Nato member Italy is the EU’s third biggest economy and Ms Meloni has sought to assure its Western allies that nothing will change in its foreign policy.
She made the short trip to the presidential palace in a white Fiat 500 car, before a private meeting with the president that lasted well over an hour. She then announced who would be in her cabinet.
Her government will include Matteo Salvini’s far-right League and the right-of-centre Forza Italia of Silvio Berlusconi – the 86-year-old former prime minister who for days has been at the centre of a row surrounding two leaked recordings that underlined his pro-Putin views and shook the coalition.

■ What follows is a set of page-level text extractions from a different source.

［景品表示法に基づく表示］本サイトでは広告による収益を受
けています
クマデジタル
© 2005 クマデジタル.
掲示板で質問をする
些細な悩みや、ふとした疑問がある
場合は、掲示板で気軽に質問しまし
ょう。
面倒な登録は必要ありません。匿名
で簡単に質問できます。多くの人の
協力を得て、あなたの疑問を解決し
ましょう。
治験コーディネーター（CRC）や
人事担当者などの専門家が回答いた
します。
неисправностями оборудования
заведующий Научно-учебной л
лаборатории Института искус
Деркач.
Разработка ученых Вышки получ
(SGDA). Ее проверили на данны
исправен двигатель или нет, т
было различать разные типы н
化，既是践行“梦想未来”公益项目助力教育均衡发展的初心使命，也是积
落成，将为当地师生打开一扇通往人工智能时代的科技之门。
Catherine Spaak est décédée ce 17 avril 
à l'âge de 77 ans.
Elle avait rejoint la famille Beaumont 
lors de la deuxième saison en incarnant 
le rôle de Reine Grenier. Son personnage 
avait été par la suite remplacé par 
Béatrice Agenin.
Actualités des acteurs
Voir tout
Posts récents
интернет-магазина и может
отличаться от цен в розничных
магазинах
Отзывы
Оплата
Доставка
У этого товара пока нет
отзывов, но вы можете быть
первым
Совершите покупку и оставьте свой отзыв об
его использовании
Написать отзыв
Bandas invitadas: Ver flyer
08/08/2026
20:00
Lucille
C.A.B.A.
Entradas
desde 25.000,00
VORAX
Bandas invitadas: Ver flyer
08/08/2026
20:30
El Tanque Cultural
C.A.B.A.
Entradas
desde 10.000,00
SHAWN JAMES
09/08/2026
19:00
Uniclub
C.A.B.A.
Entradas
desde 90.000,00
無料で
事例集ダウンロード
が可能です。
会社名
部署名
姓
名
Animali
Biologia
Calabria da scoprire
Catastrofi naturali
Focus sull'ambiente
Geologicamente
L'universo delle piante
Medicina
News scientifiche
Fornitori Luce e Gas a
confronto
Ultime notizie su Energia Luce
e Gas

After the leaders had an 11-minute meeting with President Mattarella on Friday morning, she said the new team was “ready to give Italy a government that confronts with awareness and competence the urgency and challenges of our time”. Former Rome Mayor Virginia Raggi said beyond politics it was an important day: “For the first time we’ll have a woman at the helm in Italy.”
Only six of her government’s 24 ministers are women. They include a minister for Family and Birth Rate, Eugenia Roccella, who has described abortion as the “dark side of motherhood”.
The new Regional Affairs Minister, Roberto Calderoli, is well known in Italy for likening Italy’s first black cabinet minister to an orangutan.
Mr Berlusconi, who is not in the cabinet, has nevertheless overshadowed its formation. Leaked audio of his pro-Putin remarks piled pressure on Giorgia Meloni, 45, who has long sought to emphasise her pro-Atlanticist credentials.
In the first audio leak, he was heard boasting that Russian President Vladimir Putin had sent him 20 bottles of vodka for his birthday and called him “number one among his five best friends”.